Summary: | 碩士 === 國立陽明大學 === 臨床暨社區護理研究所 === 96 === Abstract
The study was aimed to realize the influence to people dissatisfied with community home service by medical utilization, life quality, Caregivers’burden and influence of staying institution. A cross-sectional study was used in this research and a survey with structural questionnaire and phone call was conducted to collect information from a long-time care center institution in north Taiwan. A total of 274 samples were assembled. We used long term care manage center evaluation table, disability, primary care and caremanager unmet questionnaire, primary caregivers’burden questionnaire and disability life quality questionnaire for data collection. And analysis such as descriptive of samples, t-tests, one way analysis of variance (one way - ANOVA), Scheffe test and linear regression were used to analyze the data.

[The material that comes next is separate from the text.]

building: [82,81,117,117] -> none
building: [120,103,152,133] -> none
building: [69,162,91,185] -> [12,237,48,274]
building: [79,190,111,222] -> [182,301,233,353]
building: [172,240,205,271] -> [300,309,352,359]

The results showed that 1. In unmet section, primary care had larger number among disability and caring manager (p-value < 0.001). Furthermore, a Kappa analysis showed disability and primary care have higher consistence among disability and caremanager (kappa : 0.21-0.60). And community home service had the highest percentage of in unmet section and disability (62.6%); 2. In the prediction of medical utilization, life quality, staying institution and primary care using disability, primary care and caremanager: In care manager,a result was given that disability has more demands in medical treatment and larger amount of illness. In life quality, less SPMSQ and ADL scores accursed while disability had less illness. In caregiver burden, disability, primary care and caremanager had different opinions in care burden (B=-0.033、B=-0.104、B=-0.003). Less IADL caused less care burden. More illness caused more burdens. And the unmet satisfaction caused more care burden, too. Base on the result, an idea was proposed that caremanager needs to fully understand the needs of disability and primary care and provide different plans according to different levels of burden to fulfill the needs of disability and primary care.